**PROBLEM REQUIREMENTS**
Find each line in the entries below that contains the word "energy" and copy those lines out in full.

**INPUT FOR THIS TASK**

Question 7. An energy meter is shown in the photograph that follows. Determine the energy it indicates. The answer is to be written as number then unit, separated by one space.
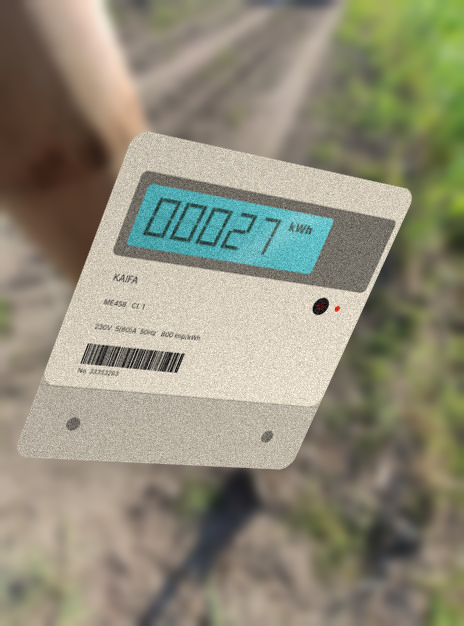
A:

==

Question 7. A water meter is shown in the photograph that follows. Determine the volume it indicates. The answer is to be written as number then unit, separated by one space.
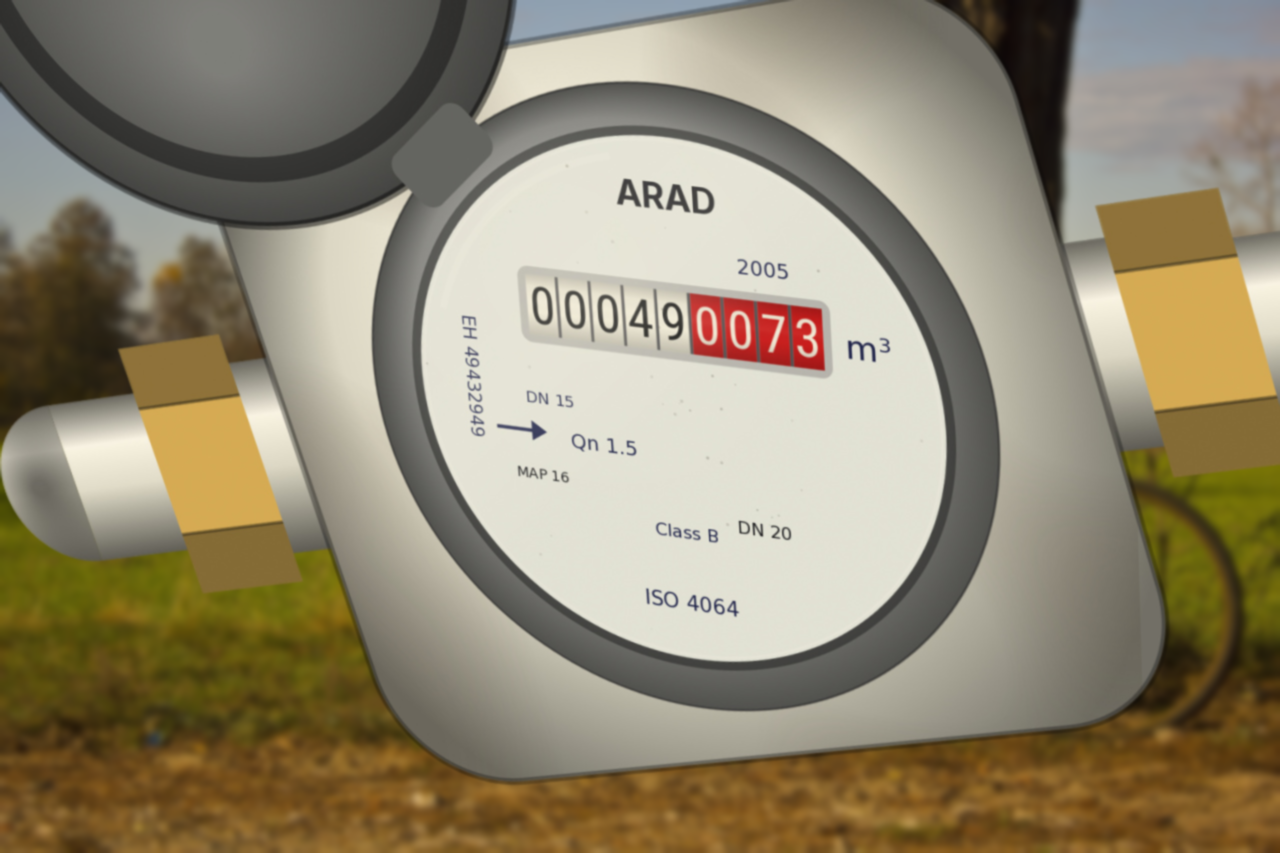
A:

==

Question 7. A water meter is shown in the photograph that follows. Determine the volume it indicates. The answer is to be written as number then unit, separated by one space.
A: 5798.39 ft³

**TASK RESPONSE**
Question 7. An energy meter is shown in the photograph that follows. Determine the energy it indicates. The answer is to be written as number then unit, separated by one space.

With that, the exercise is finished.